Exercise prompt:
Repeat every line of the items below word for word, but leave out the pictures.

-- BEGIN --

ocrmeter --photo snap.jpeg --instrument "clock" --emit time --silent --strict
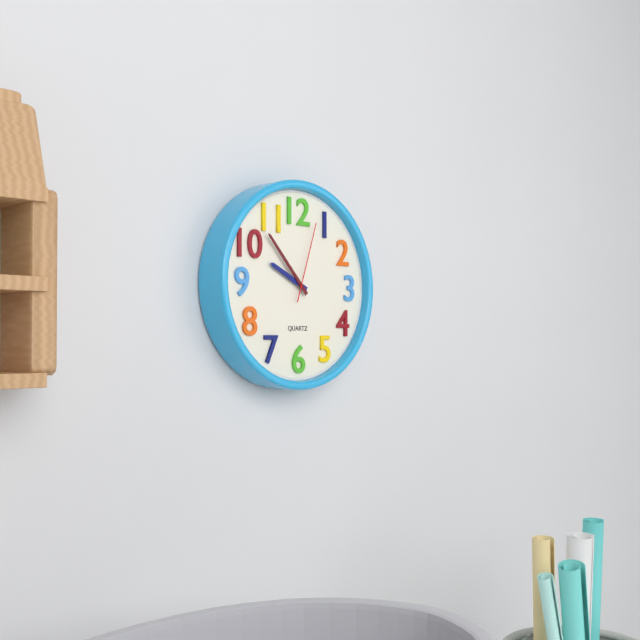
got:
9:53:03
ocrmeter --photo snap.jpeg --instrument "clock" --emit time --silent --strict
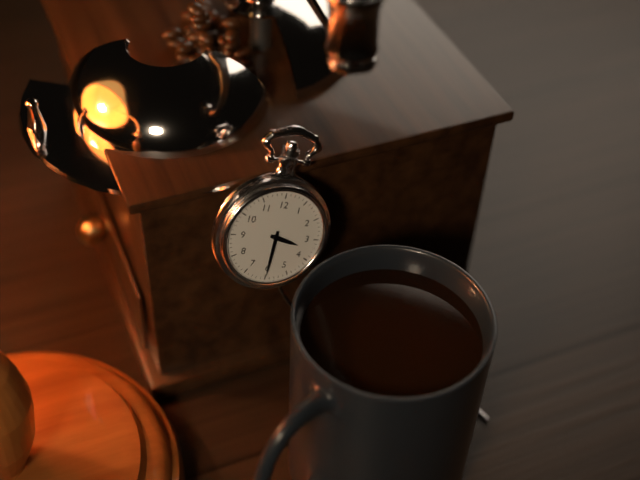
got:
3:30
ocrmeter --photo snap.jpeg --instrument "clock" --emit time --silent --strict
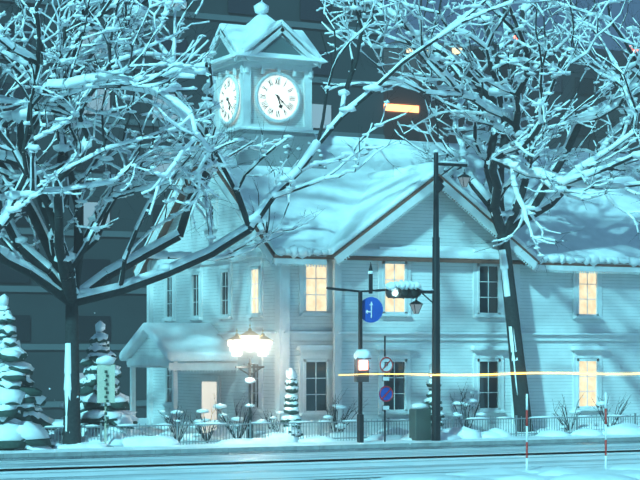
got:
5:22
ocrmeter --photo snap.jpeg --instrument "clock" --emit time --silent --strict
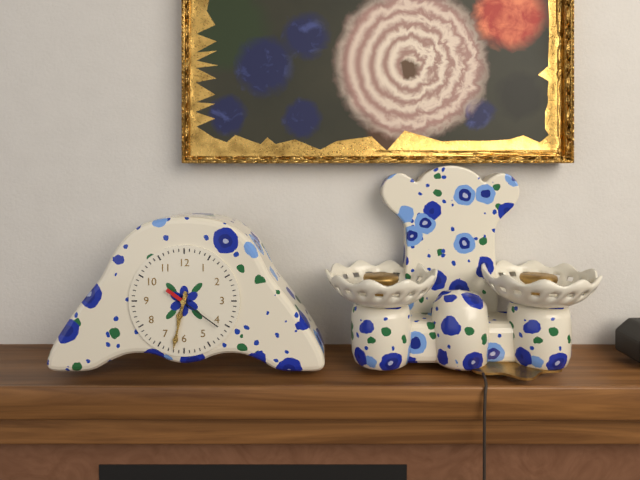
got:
6:32:21
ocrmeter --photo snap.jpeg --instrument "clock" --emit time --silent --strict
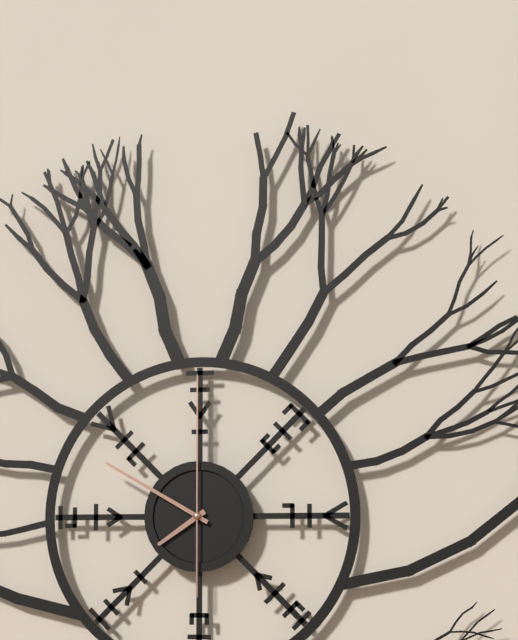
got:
7:50:00
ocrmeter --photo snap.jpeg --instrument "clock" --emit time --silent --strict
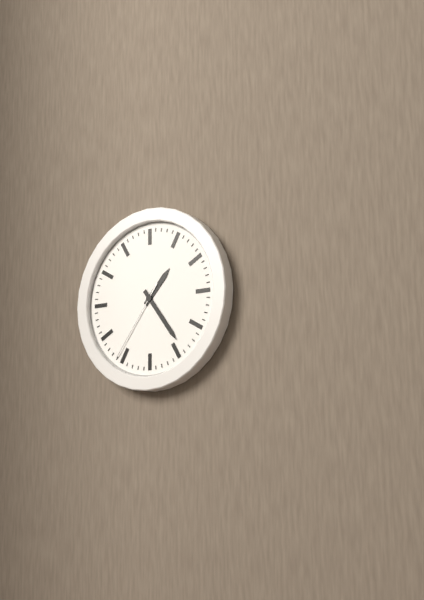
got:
1:24:36
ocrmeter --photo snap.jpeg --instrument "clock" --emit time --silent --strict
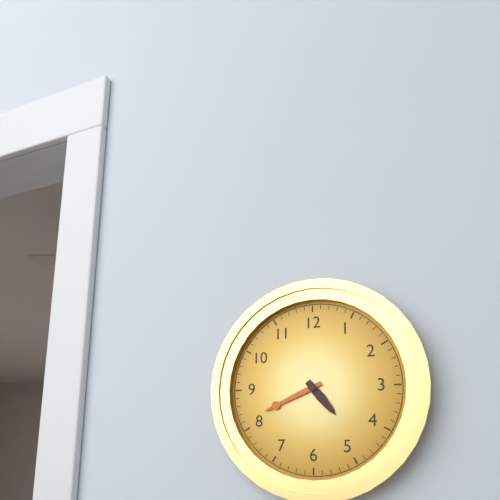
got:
4:41
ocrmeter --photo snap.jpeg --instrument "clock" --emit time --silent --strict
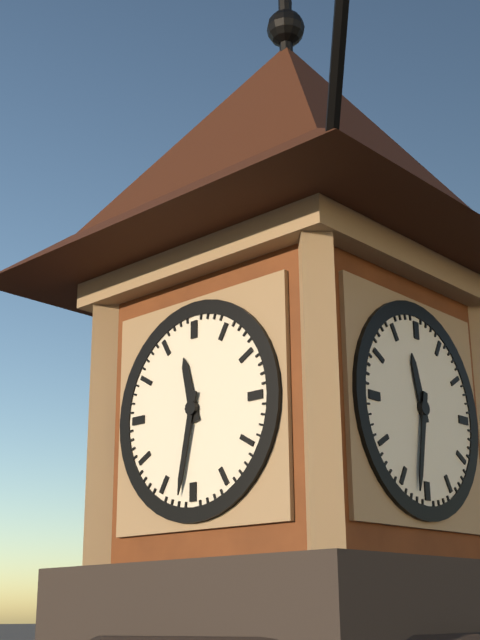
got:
11:32
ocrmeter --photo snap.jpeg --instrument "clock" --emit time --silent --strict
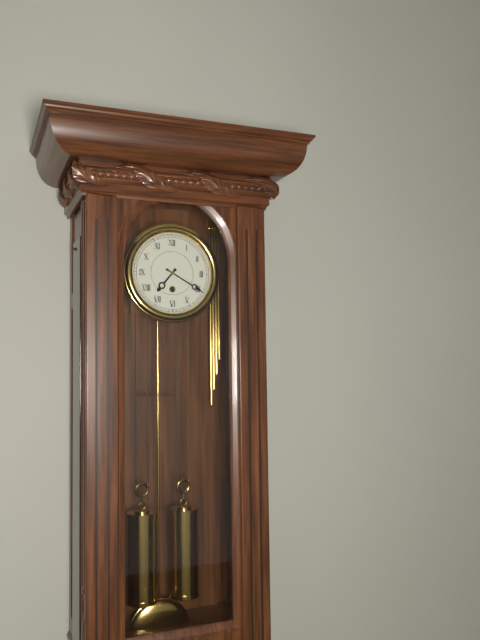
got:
7:20
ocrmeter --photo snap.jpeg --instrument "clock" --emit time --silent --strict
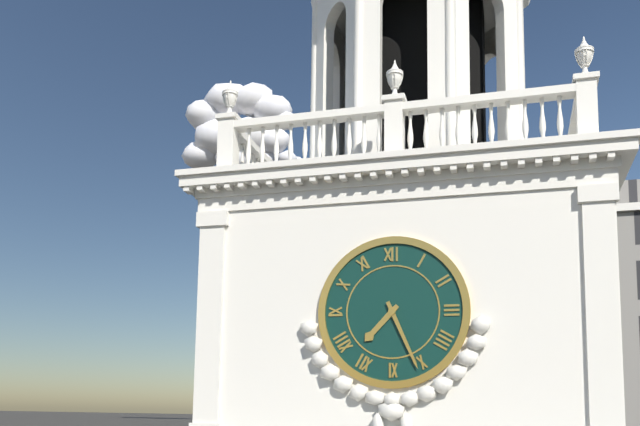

-- END --

The reply:
ocrmeter --photo snap.jpeg --instrument "clock" --emit time --silent --strict
got:
9:53:03
ocrmeter --photo snap.jpeg --instrument "clock" --emit time --silent --strict
got:
3:30
ocrmeter --photo snap.jpeg --instrument "clock" --emit time --silent --strict
got:
5:22
ocrmeter --photo snap.jpeg --instrument "clock" --emit time --silent --strict
got:
6:32:21
ocrmeter --photo snap.jpeg --instrument "clock" --emit time --silent --strict
got:
7:50:00
ocrmeter --photo snap.jpeg --instrument "clock" --emit time --silent --strict
got:
1:24:36
ocrmeter --photo snap.jpeg --instrument "clock" --emit time --silent --strict
got:
4:41
ocrmeter --photo snap.jpeg --instrument "clock" --emit time --silent --strict
got:
11:32
ocrmeter --photo snap.jpeg --instrument "clock" --emit time --silent --strict
got:
7:20
ocrmeter --photo snap.jpeg --instrument "clock" --emit time --silent --strict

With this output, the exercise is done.